╭─ Material for the task

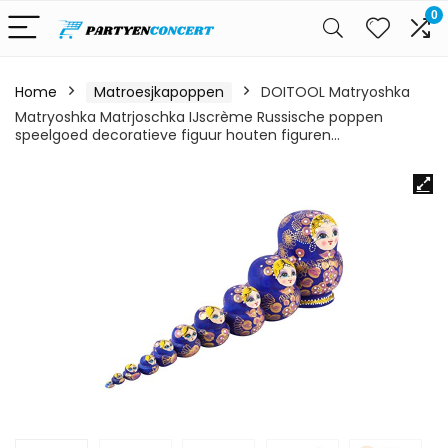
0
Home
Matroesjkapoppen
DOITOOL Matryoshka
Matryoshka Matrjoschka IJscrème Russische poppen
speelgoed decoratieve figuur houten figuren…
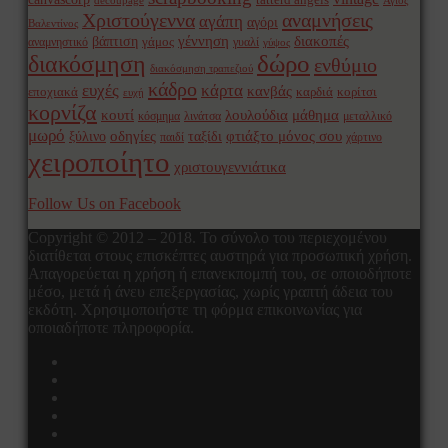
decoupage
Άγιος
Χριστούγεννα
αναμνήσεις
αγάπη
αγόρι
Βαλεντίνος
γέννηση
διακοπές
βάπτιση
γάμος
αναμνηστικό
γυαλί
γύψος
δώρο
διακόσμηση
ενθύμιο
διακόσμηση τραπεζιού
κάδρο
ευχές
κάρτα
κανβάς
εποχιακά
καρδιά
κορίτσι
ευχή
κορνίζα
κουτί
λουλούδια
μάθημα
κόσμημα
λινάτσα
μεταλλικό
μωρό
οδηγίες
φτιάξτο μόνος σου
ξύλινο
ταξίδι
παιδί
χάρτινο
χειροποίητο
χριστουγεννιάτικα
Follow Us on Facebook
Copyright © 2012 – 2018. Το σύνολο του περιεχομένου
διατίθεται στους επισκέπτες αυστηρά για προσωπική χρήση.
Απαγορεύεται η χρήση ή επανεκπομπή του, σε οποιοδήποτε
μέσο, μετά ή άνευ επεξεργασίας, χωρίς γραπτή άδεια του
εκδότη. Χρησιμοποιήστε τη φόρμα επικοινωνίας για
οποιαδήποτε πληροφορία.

╰─

## Brief
Write out the text of all the items above again, switching "Matryoshka" to "Babushka" wherever it occurs and leaving everything else unchanged. Leave the pictures out.

## Result
0
Home
Matroesjkapoppen
DOITOOL Babushka
Babushka Matrjoschka IJscrème Russische poppen
speelgoed decoratieve figuur houten figuren…
decoupage
Άγιος
Χριστούγεννα
αναμνήσεις
αγάπη
αγόρι
Βαλεντίνος
γέννηση
διακοπές
βάπτιση
γάμος
αναμνηστικό
γυαλί
γύψος
δώρο
διακόσμηση
ενθύμιο
διακόσμηση τραπεζιού
κάδρο
ευχές
κάρτα
κανβάς
εποχιακά
καρδιά
κορίτσι
ευχή
κορνίζα
κουτί
λουλούδια
μάθημα
κόσμημα
λινάτσα
μεταλλικό
μωρό
οδηγίες
φτιάξτο μόνος σου
ξύλινο
ταξίδι
παιδί
χάρτινο
χειροποίητο
χριστουγεννιάτικα
Follow Us on Facebook
Copyright © 2012 – 2018. Το σύνολο του περιεχομένου
διατίθεται στους επισκέπτες αυστηρά για προσωπική χρήση.
Απαγορεύεται η χρήση ή επανεκπομπή του, σε οποιοδήποτε
μέσο, μετά ή άνευ επεξεργασίας, χωρίς γραπτή άδεια του
εκδότη. Χρησιμοποιήστε τη φόρμα επικοινωνίας για
οποιαδήποτε πληροφορία.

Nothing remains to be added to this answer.